- **Study text**
#![allow(unused)]
fn main() {
go1();}
fn go1()->&'static i32{
&(123+1)
}
fn go2()->&'static str{ &"qde" }
fn go3()->&'static str{ &" qde".trim() }
//fn go4()->&'static str{ &" qde".replace("q","e") }
//fn go5()->&'static i32{let x=1; &(123+x)}
//go4 and go5 don't compile
go1 works but go5 has a error which says we are returning reference to something owned by current function.
(123+1) is also owned by the function why can we return it?
why does go5 fail?
" qde".trim() in the form of (&'static ...) -> &'static ...I don't think there is a limit on what types can be returned with static lifetimes from functions. However, values do not gain the static lifetime by being returned from a function just because it declares it's return type has a static lifetime. you can declare static variables with the static keyword using a similar syntax to the let keyword.
static foo: i32 = 42;
The value created by the expression (123+x) is not static and gets dropped as soon as it goes out of scope. String literals are 'static by default even without being declared with the static keyword. that's why go2 works. for go3, trim returns an &str and when that reference or slice is to an already static string literal it can also be a static reference. for go1, there might actually be some coercion going on. some programming languages will sometimes store some small numbers or integers in the static section of the program. python actually does this despite being bytecode interpreted.
static variables are a bit complicated, but if you declare your variables with the static keyword and ensure they are initialized with constant expressions that can be evaluated at compile time they should work fine. further reading:: Static items - The Rust Reference
What rvalues can be promoted? What I got from all three sources was that only expressions which you can put in a const can be promoted.
but
const A:&str=" qde".trim(); causes a error
while this is fine
fn go3()->&'static str{ &" qde".trim() }
also how are rvalues defined.

- **Data to examine**
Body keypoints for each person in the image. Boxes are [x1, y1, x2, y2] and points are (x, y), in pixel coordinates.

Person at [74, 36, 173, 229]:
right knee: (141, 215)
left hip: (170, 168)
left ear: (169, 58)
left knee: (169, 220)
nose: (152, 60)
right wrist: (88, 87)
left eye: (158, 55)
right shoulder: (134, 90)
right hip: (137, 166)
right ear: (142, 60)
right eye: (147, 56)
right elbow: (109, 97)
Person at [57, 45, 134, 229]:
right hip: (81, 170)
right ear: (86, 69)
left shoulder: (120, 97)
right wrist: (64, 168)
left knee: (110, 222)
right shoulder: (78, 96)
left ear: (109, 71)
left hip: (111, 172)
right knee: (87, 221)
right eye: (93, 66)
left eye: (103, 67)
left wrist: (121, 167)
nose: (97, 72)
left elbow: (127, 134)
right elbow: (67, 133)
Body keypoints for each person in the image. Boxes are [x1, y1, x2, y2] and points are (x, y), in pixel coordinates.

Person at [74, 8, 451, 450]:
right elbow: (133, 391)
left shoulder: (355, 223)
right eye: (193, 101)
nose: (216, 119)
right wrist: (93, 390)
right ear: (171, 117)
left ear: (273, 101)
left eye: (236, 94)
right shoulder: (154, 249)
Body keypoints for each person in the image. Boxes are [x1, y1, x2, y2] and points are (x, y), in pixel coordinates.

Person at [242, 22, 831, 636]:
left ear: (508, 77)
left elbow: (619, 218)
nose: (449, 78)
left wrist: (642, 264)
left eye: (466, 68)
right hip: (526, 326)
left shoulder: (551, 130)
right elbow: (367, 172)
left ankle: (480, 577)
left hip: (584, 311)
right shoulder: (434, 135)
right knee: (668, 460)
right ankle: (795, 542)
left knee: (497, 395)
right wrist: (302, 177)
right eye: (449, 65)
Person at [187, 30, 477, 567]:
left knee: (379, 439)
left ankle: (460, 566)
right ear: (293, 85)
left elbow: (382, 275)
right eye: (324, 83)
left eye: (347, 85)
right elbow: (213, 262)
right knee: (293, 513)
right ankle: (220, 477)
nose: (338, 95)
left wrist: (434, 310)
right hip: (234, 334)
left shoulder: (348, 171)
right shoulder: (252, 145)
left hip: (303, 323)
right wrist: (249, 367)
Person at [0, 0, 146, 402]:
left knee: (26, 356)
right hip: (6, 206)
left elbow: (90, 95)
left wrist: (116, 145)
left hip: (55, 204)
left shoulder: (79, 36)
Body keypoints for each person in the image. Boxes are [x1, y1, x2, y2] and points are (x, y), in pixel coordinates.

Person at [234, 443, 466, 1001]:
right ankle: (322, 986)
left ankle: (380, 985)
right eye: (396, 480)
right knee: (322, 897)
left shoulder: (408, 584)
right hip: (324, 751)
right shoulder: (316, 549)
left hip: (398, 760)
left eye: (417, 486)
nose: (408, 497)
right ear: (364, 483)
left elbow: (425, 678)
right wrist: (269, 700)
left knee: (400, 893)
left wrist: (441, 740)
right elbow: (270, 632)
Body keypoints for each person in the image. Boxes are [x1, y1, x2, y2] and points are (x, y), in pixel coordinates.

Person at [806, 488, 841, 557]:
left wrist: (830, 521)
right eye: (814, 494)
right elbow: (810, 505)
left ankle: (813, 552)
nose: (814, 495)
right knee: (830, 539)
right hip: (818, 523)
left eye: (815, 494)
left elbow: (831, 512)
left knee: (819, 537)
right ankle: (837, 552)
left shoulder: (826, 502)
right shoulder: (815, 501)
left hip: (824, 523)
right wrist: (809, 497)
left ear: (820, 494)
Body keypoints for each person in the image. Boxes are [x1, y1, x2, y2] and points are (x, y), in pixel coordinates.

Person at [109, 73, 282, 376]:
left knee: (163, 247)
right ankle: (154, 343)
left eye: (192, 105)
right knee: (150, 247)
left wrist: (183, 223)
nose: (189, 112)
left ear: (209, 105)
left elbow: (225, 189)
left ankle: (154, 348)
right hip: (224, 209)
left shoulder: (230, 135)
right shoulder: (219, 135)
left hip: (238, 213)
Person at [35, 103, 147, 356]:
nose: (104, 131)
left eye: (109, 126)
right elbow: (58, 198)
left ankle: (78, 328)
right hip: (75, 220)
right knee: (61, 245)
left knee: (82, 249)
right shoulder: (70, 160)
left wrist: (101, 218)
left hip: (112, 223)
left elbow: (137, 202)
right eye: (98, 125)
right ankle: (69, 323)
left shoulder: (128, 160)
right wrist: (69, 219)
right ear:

- **Problem to solve**
Translate this sentence from the forum thread on static references in Rust into Spanish: "String literals are 'static by default even without being declared with the static keyword." The records are separate material and have no connection to the text.

- **Response area**
Los literales de cadena son 'static por defecto, incluso sin ser declarados con la palabra clave static.